(2) (Make a triangle congruent with DGC as an auxiliary line by rotating) Take BC as one side, and make an angle BCM outside the rhombus, so that the angle BCM= angle DCG, CM exceeds GB and extends to point M. ..
Angle DGC= 180 degrees-Angle GDC- Angle DCG= 180 degrees -( 120 degrees-Angle ADE)- Angle DCG=60 degrees+Angle ADE- Angle DCG.
Angle CMB= Angle GBC- Angle BCM=60 degrees+Angle DBF- Angle BCM.
By (1), angle ADE= angle DBF, and by, angle BCM= angle DCG.
So triangle CBM equals triangle CDG, then angle GCM= angle DCB=60 degrees, and triangle CGM is an equilateral triangle, then the area of quadrilateral CBGD = triangle CGM= three times the square of the side length (i.e. CG). The conclusion is valid.

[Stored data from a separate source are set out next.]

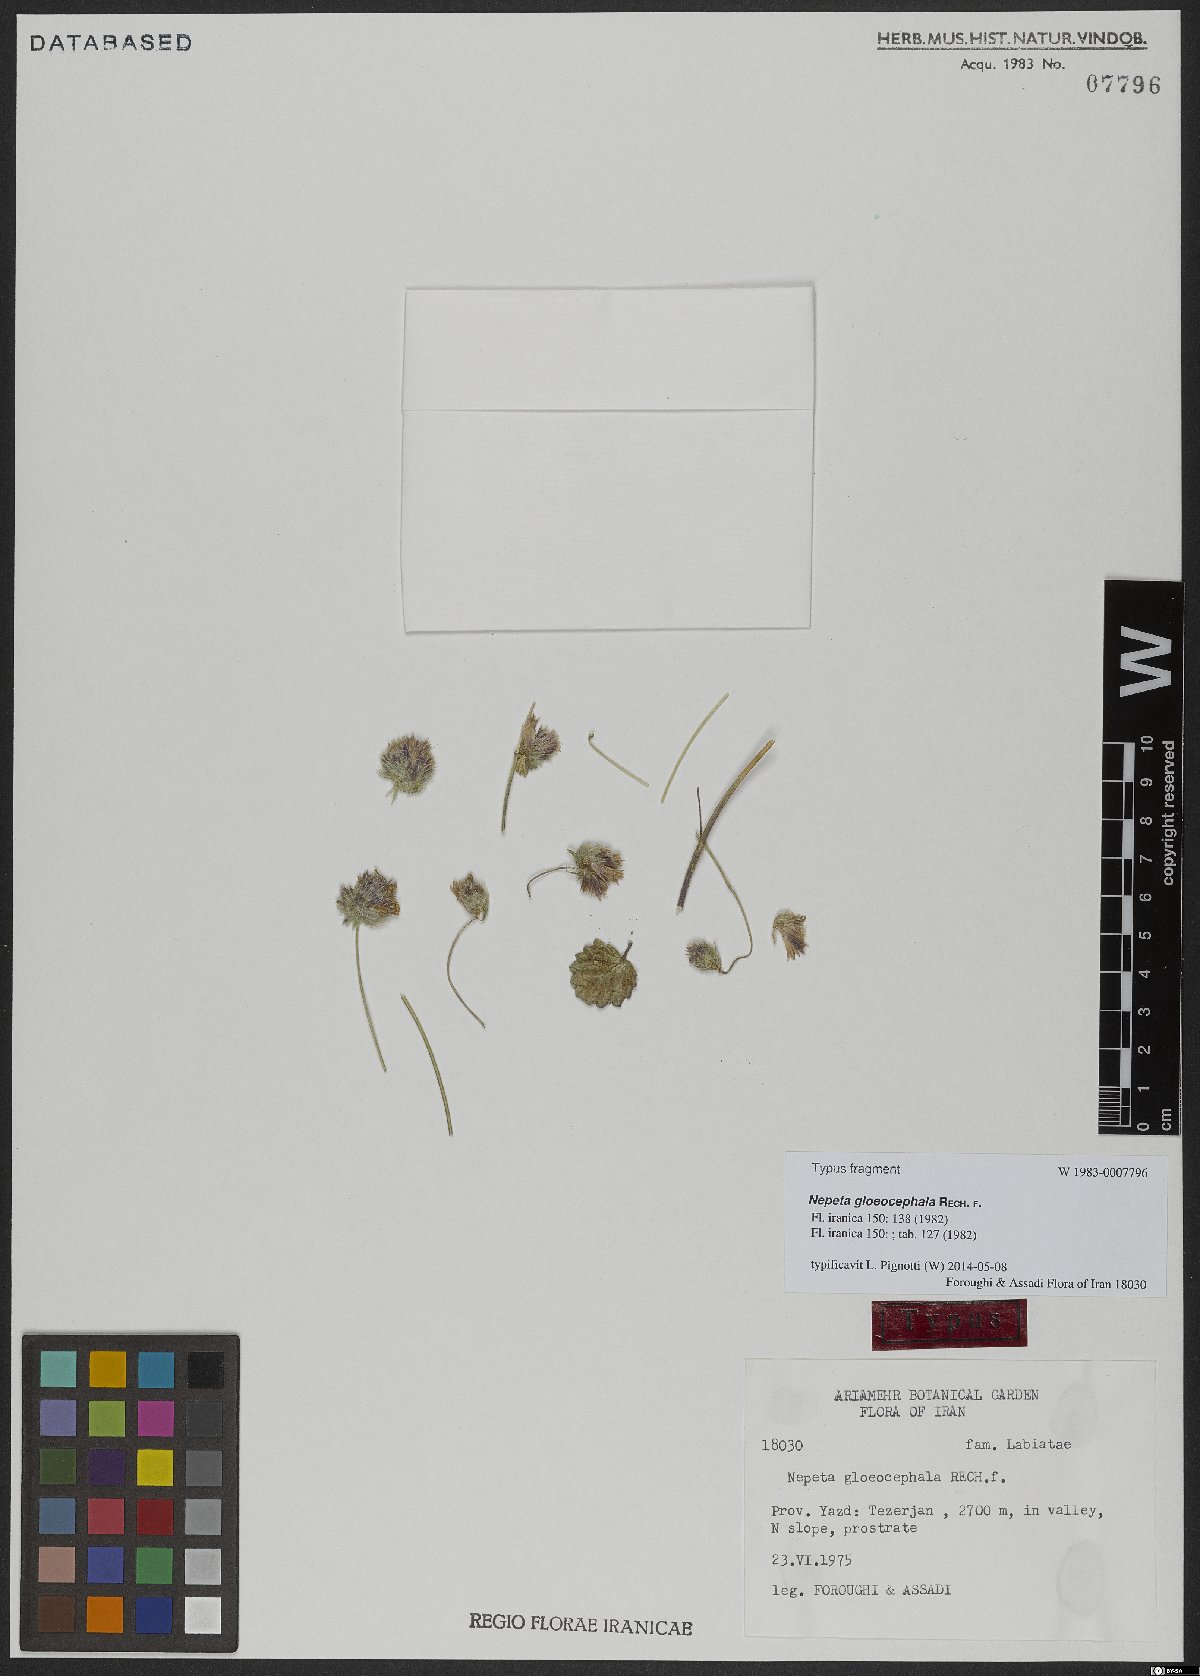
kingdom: Plantae
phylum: Tracheophyta
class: Magnoliopsida
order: Lamiales
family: Lamiaceae
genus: Nepeta
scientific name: Nepeta gloeocephala
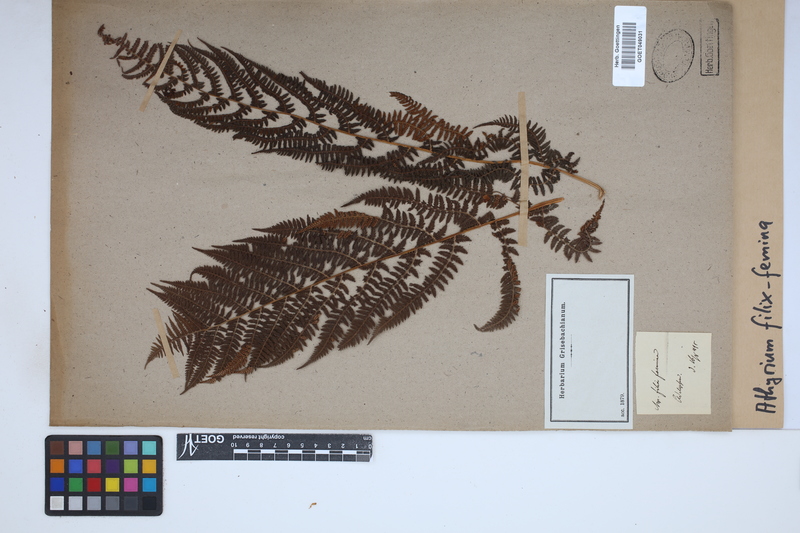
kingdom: Plantae
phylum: Tracheophyta
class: Polypodiopsida
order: Polypodiales
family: Athyriaceae
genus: Athyrium
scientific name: Athyrium filix-femina
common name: Lady fern
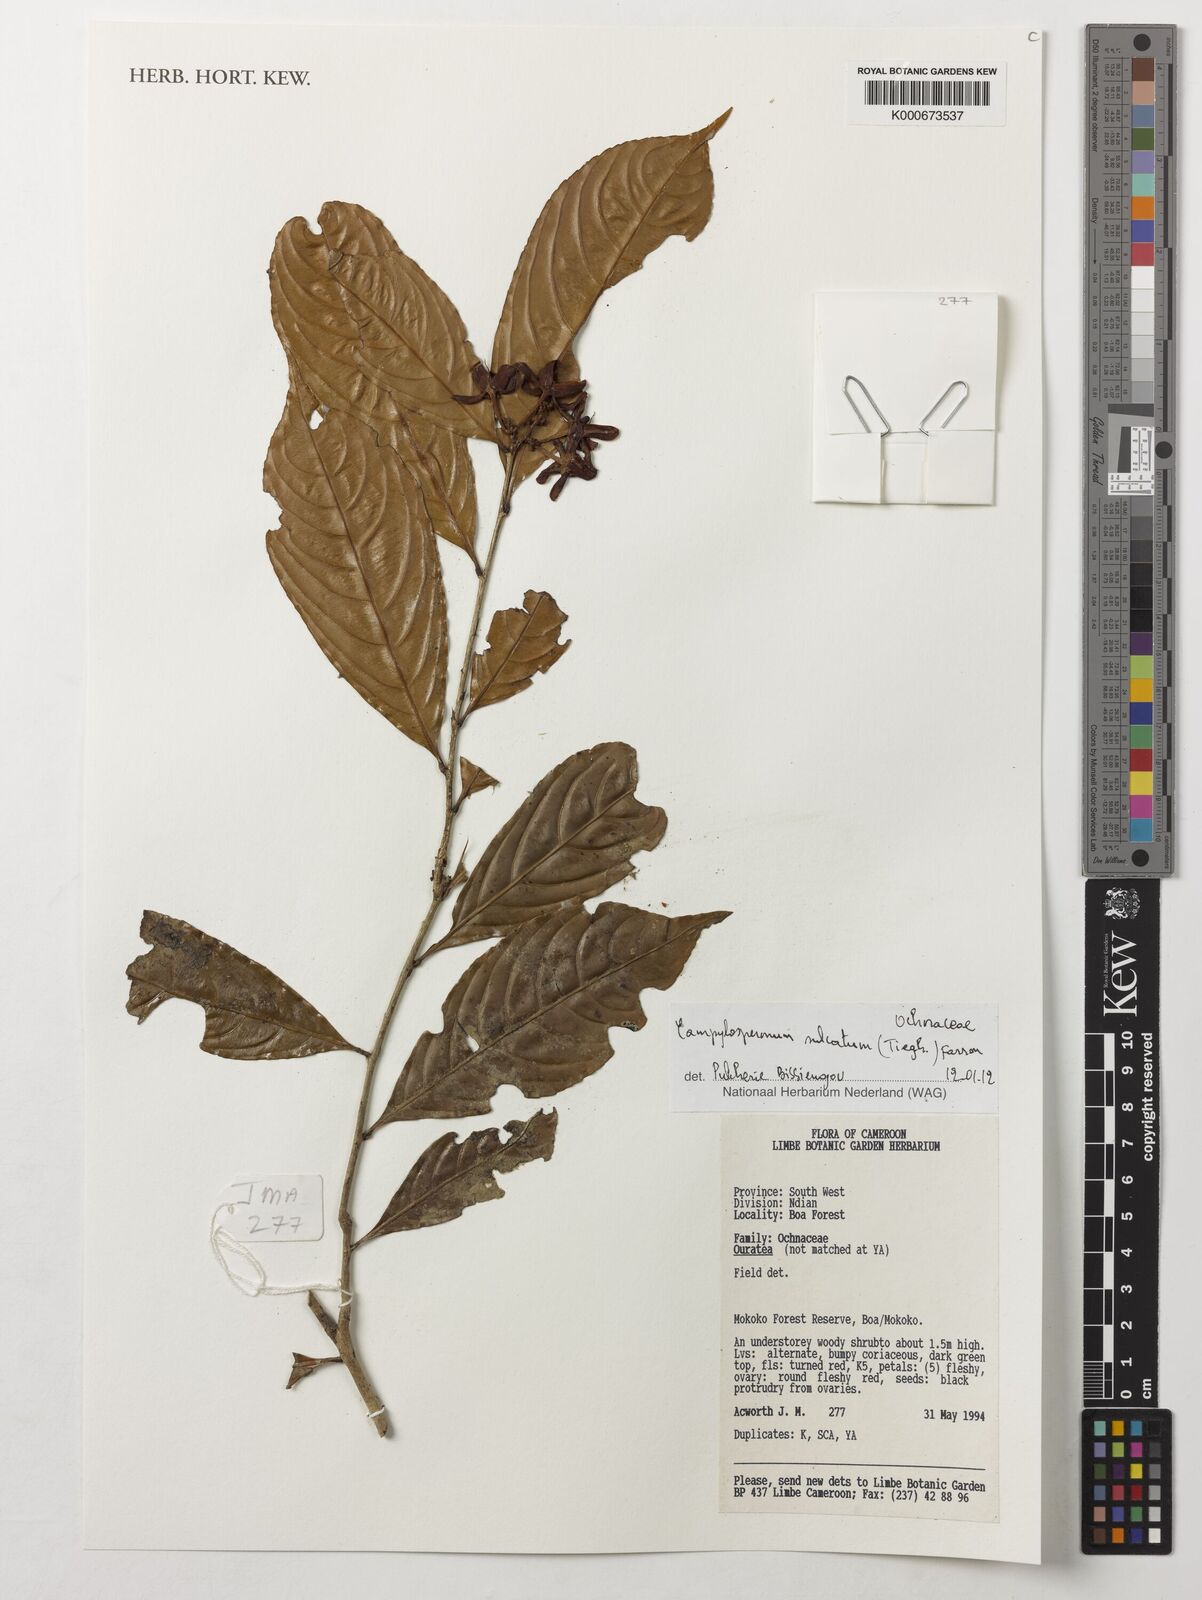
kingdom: Plantae
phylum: Tracheophyta
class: Magnoliopsida
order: Malpighiales
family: Ochnaceae
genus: Campylospermum
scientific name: Campylospermum sulcatum
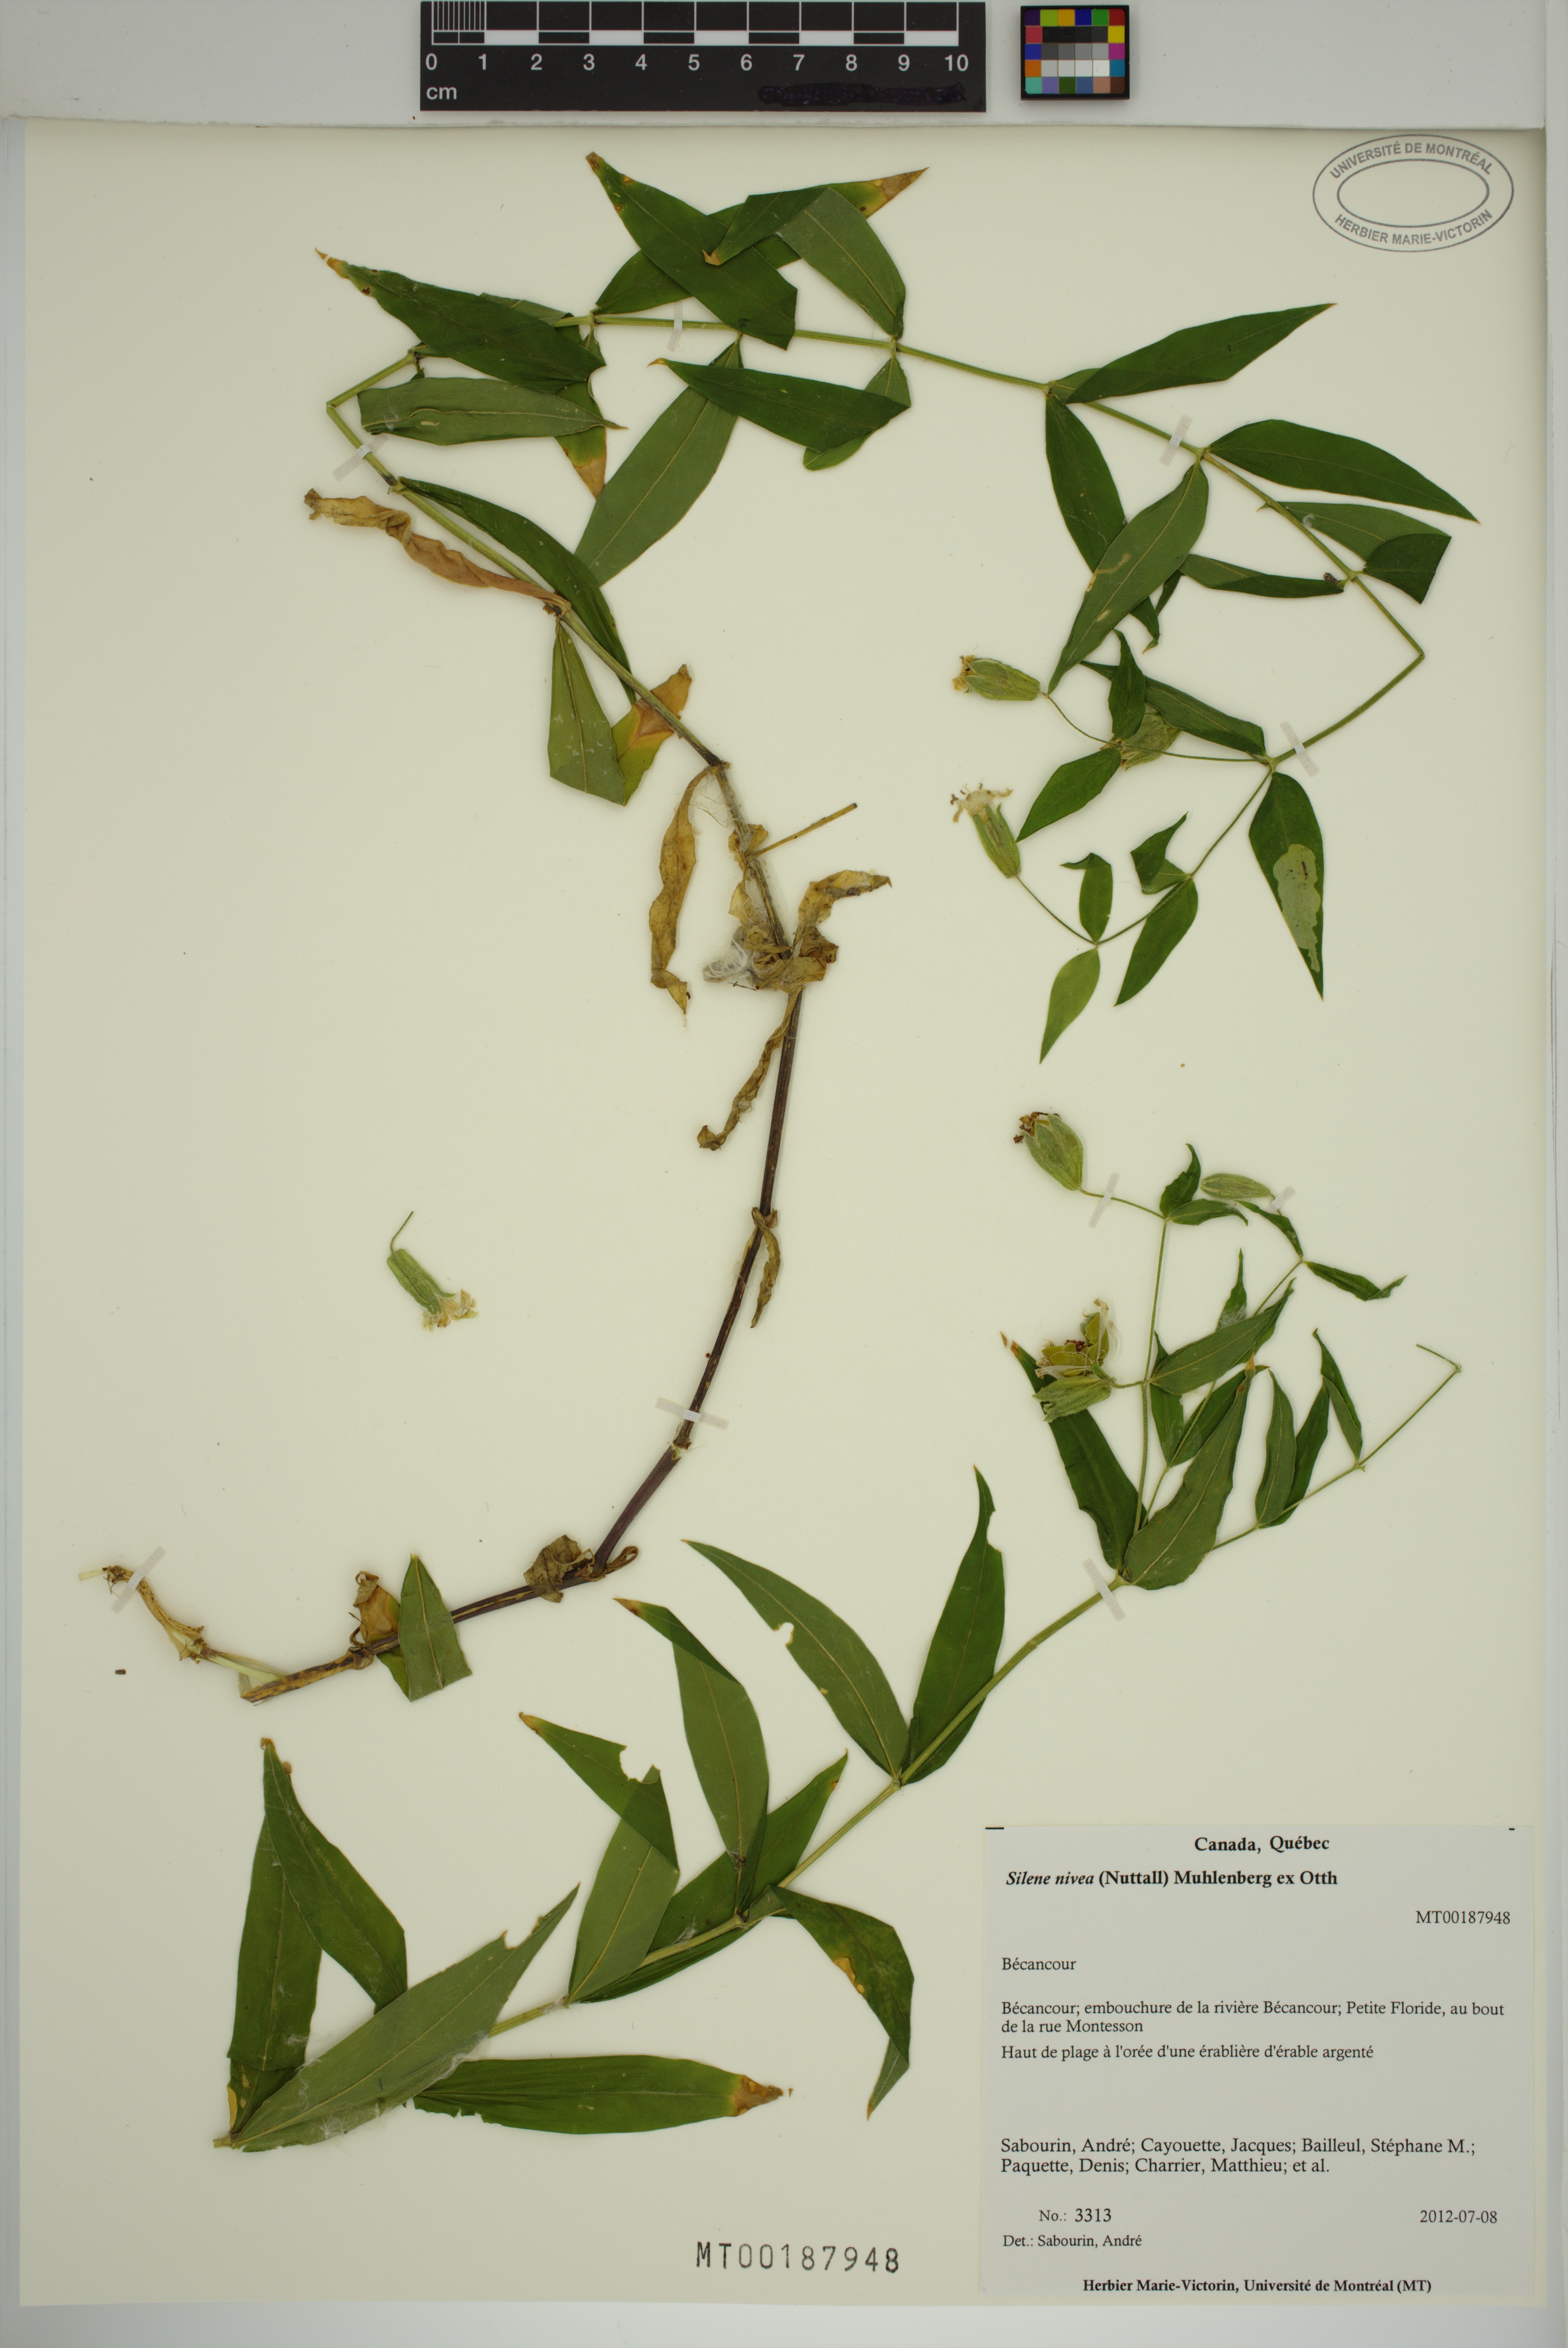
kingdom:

(3) The intersection point E makes the parallel DA of EN intersect FB at point N. From AF: FD = 2: 1, we can easily get EB: AE = 2: 1 = BN: FN, so BN=2FN, and the triangle BNE is similar to the triangle BFA. When EN: AF = 2: 3, then EN: DF.
Because triangle GEN is similar to triangle GDF, NG: FG = EN: DF = 4: 3, so FG=(3/7)FN, NG=(4/7)FN, and the conclusion is valid through calculation.